# technical help?



## carob

Hi everyone. 

I'm at 7th Grade Trinity level (not as good as loads of people here) and I keep having the same problem. Whenever I'm playing a piece, my left hand is always much louder than my right. it might be because I'm naturally left-handed, but it's becoming really really bad.  Also, I find trouble in playing very softly. Mainly because of above, but also because i try to press down as lightly as i can, and sometimes i end up not making the sound at all because i press too lightly, if that makes sense. I have trouble in lifts of the hand (esp. if it's a short lift and a note pretty much straight after as it ends up being accented).

Sorry, there are a ton of problems here. It's just when I get older and start practicing pieces like Chopin's nocturnes or piano concertos which require a lot of technical skill, I really don't want to massacre it.

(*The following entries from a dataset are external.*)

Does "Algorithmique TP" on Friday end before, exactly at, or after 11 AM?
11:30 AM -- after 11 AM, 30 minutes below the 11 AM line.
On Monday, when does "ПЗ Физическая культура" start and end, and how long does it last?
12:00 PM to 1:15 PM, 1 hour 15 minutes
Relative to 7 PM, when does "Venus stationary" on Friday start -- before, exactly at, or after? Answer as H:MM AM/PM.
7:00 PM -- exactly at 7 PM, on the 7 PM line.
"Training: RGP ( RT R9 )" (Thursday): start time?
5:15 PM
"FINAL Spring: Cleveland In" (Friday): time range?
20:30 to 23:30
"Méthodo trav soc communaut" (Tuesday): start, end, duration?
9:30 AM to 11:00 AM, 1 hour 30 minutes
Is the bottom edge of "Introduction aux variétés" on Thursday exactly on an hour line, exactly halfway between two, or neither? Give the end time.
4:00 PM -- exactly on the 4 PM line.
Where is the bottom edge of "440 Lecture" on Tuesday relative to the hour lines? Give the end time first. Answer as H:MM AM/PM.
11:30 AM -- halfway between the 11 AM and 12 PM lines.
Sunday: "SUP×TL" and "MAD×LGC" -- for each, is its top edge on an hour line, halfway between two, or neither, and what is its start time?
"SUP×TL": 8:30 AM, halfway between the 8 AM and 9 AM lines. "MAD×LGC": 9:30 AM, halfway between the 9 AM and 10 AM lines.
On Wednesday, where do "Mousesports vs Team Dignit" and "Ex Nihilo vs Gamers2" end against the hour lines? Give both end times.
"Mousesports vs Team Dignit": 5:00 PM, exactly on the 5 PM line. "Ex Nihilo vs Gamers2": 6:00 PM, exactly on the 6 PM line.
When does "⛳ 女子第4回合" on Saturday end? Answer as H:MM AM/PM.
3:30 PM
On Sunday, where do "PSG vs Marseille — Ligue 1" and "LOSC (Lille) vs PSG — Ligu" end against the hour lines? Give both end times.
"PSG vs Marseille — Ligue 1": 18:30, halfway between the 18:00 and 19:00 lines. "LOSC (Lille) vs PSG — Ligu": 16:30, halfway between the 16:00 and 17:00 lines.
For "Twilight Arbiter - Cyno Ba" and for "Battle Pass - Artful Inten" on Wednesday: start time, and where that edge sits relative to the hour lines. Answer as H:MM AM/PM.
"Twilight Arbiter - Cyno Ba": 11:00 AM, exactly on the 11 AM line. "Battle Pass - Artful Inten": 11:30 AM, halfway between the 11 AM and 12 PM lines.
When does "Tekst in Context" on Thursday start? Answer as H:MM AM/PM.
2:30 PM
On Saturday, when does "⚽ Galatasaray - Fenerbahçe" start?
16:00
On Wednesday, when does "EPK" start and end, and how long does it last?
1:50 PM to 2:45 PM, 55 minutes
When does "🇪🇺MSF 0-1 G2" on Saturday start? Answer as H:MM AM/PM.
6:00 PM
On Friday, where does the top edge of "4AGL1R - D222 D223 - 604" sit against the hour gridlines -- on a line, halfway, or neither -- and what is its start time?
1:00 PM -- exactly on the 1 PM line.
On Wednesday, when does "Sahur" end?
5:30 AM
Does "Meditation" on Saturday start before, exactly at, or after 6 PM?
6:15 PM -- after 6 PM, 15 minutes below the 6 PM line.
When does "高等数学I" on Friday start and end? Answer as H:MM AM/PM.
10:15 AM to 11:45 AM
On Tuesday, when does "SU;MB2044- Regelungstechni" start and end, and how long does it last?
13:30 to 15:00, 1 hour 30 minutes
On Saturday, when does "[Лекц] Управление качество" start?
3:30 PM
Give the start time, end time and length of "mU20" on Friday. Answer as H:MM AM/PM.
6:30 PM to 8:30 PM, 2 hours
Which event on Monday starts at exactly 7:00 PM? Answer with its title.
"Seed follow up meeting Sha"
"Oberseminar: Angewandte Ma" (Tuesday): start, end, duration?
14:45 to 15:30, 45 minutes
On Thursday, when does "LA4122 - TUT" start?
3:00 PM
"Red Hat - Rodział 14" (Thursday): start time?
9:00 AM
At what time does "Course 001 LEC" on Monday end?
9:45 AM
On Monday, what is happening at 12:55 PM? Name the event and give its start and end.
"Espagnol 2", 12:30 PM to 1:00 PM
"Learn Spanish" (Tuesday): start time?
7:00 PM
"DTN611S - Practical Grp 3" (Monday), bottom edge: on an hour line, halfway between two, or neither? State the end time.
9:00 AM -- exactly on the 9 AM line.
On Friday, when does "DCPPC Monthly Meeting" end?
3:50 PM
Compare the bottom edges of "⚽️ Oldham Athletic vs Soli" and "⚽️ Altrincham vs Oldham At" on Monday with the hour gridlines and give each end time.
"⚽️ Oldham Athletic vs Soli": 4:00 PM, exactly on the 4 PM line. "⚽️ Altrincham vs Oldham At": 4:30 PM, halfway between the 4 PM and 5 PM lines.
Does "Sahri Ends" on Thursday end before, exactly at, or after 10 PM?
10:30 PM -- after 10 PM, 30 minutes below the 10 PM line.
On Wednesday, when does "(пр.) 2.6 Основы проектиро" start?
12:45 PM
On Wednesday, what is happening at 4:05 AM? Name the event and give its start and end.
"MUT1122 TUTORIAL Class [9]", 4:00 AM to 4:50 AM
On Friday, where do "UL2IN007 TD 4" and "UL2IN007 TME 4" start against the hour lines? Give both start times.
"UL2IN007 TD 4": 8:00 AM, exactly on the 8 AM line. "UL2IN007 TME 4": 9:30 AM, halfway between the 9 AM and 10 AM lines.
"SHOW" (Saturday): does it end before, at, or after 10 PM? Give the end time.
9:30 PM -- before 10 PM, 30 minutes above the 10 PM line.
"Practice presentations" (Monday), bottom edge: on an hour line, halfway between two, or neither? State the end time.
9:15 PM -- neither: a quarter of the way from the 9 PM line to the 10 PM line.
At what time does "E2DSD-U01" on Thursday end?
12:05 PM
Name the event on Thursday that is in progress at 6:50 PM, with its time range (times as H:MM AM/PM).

Advice and exercises would be greatly appreciated, but please don't recommend books as I live about 2 hours from anywhere I can buy music books. 

Thank you for reading.


----------



## JSK

Well, one thing that helps me with this voicing stuff is to decide what musical lines are the most important and concentrating mentally on these lines while playing. In your case, you should be thinking about the right hand melodies more. If you think too much about making the left hand quieter, you might end up sacrificing the right hand as well because you won't be focusing on it. I hope this makes sense. If it does, I hope it helps you. Best of luck!


----------



## carob

Thanks for the advice!


----------



## Rasa

Sing the important lines along.


----------